Factories and warehouses should also be able to open their doors again, with social distancing in place.
Individual local authorities are devising clever plans for partial restoration of normal business activity, such as the proposed reopening of pub gardens later this month in Glasgow.
If phase two does kick in on June 18, it won’t be a moment too soon.
The Scottish Retail Consortium warned in yesterday’s Mail that a failure to reopen shops in coming weeks could have a ‘significant detrimental impact to town centres and high streets, as well as for shopper choice’.
Some 750,000 Scottish jobs have been affected by the lockdown, with workers furloughed, or self-employed people unable to work.
South of the Border, ‘unlockdown’ is moving at a more rapid pace, and the UK Government is planning a series of measures to jolt the economy back into action.
A £1.5billion car scrappage scheme could increase car purchases, while road upgrades and infrastructure investment will be prioritised.
It’s important that none of these actions trigger the dreaded ‘second spike’ in coronavirus, though reassuringly yesterday, for the second consecutive day, no Covid-19 deaths were reported in Scotland.
Yes, a surge in the virus must be avoided – but it’s also true that lockdown itself carries a terrifying cost which, for now, is incalculable.
When furlough payments end, many won’t have jobs to go back to: this twilight period is the calm before a storm of awesome proportions.
But it isn’t just giving the green light for businesses to reopen that will help to limit the economic fallout from lockdown.
Education has been treated as an optional extra, but the price of getting these decisions on home learning and reopening schools wrong could be extremely high: you can’t run an economy without skills and training.
It’s strange that we can countenance reopening beer gardens while the schools stay shut (even when the science indicates children are least vulnerable to Covid-19, and poor ‘transmitters’ of it).
And it’s vital that whatever tax reductions are proposed by Chancellor Rishi Sunak are replicated here, with no resistance.
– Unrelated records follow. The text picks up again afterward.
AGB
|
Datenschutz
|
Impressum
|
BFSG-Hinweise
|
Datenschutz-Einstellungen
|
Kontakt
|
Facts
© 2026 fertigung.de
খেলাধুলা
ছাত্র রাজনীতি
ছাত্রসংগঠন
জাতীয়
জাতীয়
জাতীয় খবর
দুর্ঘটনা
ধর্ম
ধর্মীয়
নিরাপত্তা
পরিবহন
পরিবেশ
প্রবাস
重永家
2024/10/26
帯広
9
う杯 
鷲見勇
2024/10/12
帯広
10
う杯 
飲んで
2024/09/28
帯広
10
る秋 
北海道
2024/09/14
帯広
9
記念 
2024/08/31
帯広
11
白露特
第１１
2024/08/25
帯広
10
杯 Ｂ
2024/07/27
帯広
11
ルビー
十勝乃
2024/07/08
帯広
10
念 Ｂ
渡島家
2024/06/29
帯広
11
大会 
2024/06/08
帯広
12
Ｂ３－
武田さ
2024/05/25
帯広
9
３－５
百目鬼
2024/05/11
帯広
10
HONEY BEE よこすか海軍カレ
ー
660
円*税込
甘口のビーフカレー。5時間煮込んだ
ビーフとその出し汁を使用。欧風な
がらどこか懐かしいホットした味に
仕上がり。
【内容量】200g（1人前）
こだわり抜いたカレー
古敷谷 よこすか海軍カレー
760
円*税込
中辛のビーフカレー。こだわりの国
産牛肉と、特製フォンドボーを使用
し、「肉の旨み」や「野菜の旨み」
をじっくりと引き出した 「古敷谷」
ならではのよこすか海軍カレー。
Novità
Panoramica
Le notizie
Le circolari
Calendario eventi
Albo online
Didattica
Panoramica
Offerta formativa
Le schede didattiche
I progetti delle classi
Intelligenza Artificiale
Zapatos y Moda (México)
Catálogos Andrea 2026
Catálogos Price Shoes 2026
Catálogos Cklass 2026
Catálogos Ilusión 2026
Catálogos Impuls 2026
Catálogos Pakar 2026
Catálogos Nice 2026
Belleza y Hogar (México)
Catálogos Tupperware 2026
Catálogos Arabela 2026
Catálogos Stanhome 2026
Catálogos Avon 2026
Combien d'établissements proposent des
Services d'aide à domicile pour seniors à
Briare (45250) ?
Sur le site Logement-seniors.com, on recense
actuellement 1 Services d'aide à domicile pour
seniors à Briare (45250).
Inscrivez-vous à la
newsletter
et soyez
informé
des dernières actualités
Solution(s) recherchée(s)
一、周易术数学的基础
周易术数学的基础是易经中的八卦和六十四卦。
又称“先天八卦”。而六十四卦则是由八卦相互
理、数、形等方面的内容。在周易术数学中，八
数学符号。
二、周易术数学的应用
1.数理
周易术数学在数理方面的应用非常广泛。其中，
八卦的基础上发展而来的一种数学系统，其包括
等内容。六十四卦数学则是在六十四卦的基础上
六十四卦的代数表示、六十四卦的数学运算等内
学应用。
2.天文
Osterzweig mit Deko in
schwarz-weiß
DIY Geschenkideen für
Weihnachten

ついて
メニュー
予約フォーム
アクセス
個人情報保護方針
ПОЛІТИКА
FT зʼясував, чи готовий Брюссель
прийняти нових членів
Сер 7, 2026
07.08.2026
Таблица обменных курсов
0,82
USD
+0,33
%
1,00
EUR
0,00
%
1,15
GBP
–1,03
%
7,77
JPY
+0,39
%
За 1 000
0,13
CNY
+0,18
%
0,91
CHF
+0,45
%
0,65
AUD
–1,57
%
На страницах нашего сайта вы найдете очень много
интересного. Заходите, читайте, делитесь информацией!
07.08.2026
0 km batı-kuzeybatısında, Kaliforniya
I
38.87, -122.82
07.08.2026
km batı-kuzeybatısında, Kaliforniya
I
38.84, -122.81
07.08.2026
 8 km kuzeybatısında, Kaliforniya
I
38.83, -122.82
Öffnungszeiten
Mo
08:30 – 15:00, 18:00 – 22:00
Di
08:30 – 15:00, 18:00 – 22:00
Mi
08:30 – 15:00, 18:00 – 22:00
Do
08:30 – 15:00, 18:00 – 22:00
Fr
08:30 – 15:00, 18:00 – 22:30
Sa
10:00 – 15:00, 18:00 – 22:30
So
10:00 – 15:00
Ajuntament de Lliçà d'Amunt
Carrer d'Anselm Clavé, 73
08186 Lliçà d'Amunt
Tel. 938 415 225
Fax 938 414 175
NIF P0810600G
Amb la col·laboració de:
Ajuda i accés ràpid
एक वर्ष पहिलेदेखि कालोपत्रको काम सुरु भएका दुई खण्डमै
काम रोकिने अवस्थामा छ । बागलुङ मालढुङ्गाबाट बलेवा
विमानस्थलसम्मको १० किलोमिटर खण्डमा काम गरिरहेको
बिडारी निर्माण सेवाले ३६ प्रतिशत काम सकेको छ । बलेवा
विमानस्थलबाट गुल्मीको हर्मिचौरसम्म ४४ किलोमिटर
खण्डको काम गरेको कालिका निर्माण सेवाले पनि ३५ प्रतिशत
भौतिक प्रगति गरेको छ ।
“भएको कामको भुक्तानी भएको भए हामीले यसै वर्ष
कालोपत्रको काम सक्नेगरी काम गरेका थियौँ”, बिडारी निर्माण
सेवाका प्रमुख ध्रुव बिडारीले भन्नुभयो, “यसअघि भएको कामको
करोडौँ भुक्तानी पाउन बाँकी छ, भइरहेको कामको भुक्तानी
The fig-leaf of ‘social justice’ was used to justify tax hikes prior to lockdown, but it was always unconvincing; any further increase would put intolerable pressure on salaries – many of them already depleted by virus-related cuts.
The Nationalists’ statist mindset must give way to a recognition that the NHS we’ve all worked so hard to protect can’t exist if the economy. founders.
This is an opportunity for Nicola Sturgeon’s government to stop living in the fantasy land of constitutional politics – and rebrand itself as an administration devoted entirely to heading off total economic meltdown.
*This column appeared on June 9, 2020.